Ever wonder why people continue indulging in addictions despite the potentially destructive and often unwanted consequences? And the reason why affairs—while happening all the time—are still such taboo? It’s because they are securely hiding in the closet of our psyche, the shadow. Much of our collective indignation toward extra-marital activity is because, ignoring human nature, we naively expect people to always choose “the right” thing.

Well, the shadowed regions of our body do not care about our patriarchal, religious, and moralistic notions of good and bad.

Our continuous overriding of bodily needs, led by a collective crusade on pleasure, has completely disconnected us from the perfection of our intuitive knowing.

The body wants to rest when it is tired. And wants to eat when it is hungry. And is aroused when it finds itself in a situation that reminds it of a dynamic in which our original wounding took place. Or simply when something feels really good.

We have been trying to control our bodies (and our nature) for generations, but we haven’t succeeded in eradicating its needs. Our bodily needs do not disappear when suppressed, they just become distorted and exaggerated: hello violence and addictions…and affairs.

After three decades of relating, I am learning to love my husband.

I am not obsessed with him. I am not flooded with stress hormones we call infatuation. At times, the absence of chemical high feels like boredom for my post-trauma nervous system.

After thinking that a new man would be more adept at delivering my high, I turned to look within.

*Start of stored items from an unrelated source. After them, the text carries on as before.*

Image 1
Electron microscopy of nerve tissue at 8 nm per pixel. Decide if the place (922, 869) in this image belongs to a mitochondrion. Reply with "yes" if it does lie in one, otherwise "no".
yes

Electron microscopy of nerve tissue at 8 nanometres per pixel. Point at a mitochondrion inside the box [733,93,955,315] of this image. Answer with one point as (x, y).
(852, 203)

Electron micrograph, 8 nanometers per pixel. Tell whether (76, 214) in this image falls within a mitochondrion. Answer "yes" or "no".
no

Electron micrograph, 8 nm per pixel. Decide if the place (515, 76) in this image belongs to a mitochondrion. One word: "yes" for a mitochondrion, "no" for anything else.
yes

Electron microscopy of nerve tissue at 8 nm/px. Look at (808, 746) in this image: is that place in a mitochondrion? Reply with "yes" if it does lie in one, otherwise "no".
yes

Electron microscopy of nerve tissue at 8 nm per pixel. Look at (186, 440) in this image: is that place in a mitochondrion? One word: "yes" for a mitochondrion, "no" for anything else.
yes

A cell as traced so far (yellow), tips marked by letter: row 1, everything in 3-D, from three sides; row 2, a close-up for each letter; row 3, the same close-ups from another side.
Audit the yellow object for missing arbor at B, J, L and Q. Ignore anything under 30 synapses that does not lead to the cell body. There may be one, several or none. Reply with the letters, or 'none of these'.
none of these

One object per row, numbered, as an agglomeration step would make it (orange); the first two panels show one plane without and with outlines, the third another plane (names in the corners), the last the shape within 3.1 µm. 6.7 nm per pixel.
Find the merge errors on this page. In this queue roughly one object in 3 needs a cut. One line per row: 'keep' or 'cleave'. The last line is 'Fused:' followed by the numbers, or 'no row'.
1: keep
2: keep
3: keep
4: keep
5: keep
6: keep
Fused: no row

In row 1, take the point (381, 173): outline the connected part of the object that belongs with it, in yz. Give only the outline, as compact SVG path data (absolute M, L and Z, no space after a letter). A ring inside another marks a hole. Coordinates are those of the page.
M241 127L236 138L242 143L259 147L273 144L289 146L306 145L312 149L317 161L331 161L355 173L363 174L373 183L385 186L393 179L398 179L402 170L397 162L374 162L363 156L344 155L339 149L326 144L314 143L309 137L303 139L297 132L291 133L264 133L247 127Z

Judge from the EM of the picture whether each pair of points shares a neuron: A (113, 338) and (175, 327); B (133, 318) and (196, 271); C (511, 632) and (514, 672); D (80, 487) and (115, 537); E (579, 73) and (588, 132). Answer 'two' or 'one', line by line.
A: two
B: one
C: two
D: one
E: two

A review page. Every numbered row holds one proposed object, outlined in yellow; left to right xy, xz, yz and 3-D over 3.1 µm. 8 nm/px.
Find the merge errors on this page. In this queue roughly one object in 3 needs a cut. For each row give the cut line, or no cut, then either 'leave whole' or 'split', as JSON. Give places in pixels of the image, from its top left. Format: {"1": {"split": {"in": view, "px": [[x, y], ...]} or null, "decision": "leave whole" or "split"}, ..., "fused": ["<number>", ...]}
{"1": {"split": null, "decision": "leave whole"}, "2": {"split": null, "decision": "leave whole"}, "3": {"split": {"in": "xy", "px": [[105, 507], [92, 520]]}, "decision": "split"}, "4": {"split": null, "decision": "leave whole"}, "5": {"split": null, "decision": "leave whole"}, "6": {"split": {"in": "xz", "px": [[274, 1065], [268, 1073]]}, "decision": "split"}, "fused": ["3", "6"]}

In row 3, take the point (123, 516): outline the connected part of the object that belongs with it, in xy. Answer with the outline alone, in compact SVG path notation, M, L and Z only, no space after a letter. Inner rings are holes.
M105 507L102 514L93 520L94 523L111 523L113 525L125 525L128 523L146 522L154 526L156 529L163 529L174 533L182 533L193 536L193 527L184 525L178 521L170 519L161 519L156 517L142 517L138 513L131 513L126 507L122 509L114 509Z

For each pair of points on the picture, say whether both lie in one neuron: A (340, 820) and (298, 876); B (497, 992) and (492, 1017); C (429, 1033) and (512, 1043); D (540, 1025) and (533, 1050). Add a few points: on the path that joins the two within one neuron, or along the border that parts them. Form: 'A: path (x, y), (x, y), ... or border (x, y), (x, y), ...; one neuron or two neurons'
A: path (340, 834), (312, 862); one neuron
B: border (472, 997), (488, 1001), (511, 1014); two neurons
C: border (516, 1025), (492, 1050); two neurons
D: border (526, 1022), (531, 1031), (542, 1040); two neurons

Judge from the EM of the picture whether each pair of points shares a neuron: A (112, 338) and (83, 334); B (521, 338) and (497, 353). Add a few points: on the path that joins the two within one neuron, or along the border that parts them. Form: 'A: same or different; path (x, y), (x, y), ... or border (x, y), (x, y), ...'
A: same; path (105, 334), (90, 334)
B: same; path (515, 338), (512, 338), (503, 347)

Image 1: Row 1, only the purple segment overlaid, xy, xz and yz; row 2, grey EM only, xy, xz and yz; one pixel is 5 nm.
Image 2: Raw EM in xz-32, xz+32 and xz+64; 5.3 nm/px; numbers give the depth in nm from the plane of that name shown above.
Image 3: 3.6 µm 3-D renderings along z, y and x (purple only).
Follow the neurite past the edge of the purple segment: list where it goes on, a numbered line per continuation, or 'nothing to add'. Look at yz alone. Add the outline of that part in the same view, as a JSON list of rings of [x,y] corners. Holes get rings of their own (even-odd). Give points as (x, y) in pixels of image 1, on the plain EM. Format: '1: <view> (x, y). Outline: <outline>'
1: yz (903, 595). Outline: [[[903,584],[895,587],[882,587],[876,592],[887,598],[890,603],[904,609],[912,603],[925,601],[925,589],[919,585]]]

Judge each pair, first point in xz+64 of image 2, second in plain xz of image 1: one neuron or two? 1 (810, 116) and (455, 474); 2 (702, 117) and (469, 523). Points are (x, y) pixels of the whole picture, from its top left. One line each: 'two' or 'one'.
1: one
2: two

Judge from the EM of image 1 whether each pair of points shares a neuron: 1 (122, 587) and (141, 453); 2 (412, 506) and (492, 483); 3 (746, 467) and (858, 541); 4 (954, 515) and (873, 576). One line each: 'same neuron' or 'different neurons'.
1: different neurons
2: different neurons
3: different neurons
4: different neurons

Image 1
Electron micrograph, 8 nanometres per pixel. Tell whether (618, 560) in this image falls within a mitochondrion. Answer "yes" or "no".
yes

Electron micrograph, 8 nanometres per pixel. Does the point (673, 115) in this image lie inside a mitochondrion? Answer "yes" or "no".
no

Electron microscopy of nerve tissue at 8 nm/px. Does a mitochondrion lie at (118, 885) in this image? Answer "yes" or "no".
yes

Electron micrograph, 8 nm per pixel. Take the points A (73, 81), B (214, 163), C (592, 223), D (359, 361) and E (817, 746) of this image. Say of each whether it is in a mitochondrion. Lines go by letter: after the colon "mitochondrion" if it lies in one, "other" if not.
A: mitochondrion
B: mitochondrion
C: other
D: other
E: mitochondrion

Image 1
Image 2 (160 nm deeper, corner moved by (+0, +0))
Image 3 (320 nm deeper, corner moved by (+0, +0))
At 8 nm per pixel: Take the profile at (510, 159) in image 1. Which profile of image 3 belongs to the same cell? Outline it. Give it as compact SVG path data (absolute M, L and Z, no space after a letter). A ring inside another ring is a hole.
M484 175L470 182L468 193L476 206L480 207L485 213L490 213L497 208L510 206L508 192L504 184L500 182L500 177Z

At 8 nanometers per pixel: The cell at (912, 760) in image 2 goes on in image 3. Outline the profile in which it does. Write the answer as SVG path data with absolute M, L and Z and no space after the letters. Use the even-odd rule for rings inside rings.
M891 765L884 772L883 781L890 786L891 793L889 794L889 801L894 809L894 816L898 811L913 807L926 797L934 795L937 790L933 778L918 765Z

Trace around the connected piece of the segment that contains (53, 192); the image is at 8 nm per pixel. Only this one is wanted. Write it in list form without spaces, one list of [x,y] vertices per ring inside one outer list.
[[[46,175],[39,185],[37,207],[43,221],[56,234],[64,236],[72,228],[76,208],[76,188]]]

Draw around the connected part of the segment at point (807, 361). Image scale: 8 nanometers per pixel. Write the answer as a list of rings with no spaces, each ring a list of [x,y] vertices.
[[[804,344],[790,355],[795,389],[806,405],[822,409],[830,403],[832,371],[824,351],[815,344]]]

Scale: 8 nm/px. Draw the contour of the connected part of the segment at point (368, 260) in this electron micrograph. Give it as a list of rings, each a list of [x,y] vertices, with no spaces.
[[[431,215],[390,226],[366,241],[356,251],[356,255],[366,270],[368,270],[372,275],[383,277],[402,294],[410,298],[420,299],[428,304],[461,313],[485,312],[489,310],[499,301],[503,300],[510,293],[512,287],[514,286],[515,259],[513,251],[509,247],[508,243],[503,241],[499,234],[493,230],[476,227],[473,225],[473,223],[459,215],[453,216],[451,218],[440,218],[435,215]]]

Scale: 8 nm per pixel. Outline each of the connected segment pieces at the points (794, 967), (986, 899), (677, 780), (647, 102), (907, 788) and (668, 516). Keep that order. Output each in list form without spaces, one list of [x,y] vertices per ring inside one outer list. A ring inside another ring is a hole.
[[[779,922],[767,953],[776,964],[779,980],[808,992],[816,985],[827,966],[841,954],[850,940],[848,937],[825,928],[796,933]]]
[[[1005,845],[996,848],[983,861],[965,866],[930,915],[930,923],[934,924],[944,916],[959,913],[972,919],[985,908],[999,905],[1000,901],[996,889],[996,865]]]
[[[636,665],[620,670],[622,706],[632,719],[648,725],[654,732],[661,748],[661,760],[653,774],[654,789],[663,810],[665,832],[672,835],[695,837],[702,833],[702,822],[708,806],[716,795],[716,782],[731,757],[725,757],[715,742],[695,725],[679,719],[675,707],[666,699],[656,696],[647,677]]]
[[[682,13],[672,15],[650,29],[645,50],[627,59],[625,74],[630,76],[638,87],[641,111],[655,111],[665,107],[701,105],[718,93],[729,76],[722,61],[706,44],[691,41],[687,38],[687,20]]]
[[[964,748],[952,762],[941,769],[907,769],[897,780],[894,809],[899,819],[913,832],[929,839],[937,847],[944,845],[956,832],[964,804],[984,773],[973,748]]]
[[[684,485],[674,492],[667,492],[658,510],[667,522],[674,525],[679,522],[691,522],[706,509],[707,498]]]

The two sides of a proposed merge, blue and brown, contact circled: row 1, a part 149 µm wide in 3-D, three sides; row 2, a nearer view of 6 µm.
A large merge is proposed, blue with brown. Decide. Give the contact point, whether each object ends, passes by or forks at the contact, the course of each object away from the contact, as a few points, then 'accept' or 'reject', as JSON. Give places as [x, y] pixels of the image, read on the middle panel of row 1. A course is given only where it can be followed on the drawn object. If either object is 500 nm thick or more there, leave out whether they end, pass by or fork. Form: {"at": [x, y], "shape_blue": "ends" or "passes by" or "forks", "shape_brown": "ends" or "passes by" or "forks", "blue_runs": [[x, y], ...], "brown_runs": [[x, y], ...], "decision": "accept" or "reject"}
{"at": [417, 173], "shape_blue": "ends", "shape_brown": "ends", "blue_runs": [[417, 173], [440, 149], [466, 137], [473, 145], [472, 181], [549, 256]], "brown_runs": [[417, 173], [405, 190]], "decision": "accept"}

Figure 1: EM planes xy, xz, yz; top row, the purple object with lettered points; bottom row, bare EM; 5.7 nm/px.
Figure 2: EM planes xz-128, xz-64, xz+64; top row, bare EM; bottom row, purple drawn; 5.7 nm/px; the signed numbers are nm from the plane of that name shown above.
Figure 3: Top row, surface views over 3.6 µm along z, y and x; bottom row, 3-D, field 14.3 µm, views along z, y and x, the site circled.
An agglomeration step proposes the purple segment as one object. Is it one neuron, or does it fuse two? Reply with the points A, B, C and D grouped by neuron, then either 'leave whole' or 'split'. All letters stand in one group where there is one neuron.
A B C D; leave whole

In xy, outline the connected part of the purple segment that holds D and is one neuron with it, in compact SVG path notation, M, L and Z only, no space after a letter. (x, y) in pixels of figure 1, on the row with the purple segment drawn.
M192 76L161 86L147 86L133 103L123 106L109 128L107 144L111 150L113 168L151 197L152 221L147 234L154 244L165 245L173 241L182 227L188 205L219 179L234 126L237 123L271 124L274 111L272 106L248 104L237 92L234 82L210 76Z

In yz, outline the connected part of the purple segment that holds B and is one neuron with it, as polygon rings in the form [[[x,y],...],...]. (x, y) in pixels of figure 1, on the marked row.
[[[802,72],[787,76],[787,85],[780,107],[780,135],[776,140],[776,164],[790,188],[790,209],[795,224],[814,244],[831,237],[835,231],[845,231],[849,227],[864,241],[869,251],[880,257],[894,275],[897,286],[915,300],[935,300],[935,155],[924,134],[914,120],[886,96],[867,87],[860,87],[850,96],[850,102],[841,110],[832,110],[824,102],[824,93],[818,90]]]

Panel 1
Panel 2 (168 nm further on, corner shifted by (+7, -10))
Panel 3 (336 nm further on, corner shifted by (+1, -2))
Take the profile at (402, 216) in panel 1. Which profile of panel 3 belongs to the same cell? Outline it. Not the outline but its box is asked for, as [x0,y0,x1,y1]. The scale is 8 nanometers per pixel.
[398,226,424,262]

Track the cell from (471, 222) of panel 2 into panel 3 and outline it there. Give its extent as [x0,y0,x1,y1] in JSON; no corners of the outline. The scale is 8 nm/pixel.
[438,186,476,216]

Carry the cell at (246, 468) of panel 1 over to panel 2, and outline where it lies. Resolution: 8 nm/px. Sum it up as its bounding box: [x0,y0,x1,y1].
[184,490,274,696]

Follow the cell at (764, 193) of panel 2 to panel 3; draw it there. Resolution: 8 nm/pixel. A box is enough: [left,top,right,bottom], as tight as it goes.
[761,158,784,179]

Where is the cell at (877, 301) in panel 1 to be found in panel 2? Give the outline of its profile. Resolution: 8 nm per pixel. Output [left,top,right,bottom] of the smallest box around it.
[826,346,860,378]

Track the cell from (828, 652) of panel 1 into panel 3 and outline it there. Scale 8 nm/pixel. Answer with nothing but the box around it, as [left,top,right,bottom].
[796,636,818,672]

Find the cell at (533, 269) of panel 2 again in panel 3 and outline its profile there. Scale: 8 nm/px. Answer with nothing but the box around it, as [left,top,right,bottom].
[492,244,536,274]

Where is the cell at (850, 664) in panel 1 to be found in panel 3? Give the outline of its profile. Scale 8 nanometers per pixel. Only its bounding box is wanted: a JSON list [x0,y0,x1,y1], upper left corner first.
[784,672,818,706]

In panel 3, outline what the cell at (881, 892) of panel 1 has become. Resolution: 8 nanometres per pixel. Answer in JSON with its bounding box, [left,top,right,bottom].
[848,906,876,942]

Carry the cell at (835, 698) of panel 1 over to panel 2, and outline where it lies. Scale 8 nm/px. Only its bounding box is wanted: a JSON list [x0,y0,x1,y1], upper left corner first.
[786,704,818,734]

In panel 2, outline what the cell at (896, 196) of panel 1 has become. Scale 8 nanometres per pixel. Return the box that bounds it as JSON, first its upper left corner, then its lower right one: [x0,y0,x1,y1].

With time, I began to see that holding my husband (or anyone else) responsible for keeping me high dehumanized him into a drug dealer that he did not know how to be.

Since I’ve been learning to regulate my nervous system, detoxing from the addiction to highs and lows of relating drama, I now look differently at what we call chemistry: our nervous system in a state of flux.

Because I no longer spend hours wondering where I stand in my relationship, I’ve freed up so much energy and creativity that I was able to completely change my life and build a business based on passion.

I no longer seek passion delivered to me from a romantic partner. I try to live with passion in every aspect of my life. I see that when I live in integrity with my values and in alignment with my soul’s calling, I am full of that feeling so many of us crave when looking for the elusive One.

Much relationship advice is still focused on love languages and how to get other people to fill our needs by behaving the way we want and need them to. That is why so many of us are still quite securely stuck in romantic la-la land, looking for that one person willing to enable our addiction and save us from ourselves.

When we are addicted to the cocktail of chemicals we call NRE (New Relationship Energy,) we get bored in long-term relationships, focusing on nit-picky flaws and lack of excitement. Expecting the excitement (and arousal) to come from other people, we ignore the fact that we are the only ones in charge of our body’s reactions to people and circumstances.

While we want the high, we also tend to run from the resulting overwhelm the strong feelings cause in our body. When we learn how to regulate our nervous system to go from stress cycle to a calm state, we can actually think clearly and make choices we will not regret later. When calm, we can consciously consider whether what we are about to undertake is consistent with our values and goals in life, whether we are on a path that will actually bring us closer to our dreams or farther away.

Learning to stay with the discomfort is the cornerstone of nervous system regulation.

My ability to tolerate the overwhelm of my own inner world without projecting or erupting my strong reactions on others was a turning point. Looking within to face my pain, my fears, my love, and my hate, slowly brought me to knowing myself. No longer looking outside for excitement or soothing, I was able to develop consistent and healthy intimacy with myself.

And now I can bring that intimacy, self-knowledge, and ability to self-regulate to all of my other relationships, including the relationship with my own husband.

Slowly but surely, after 32 years we are getting to know each other.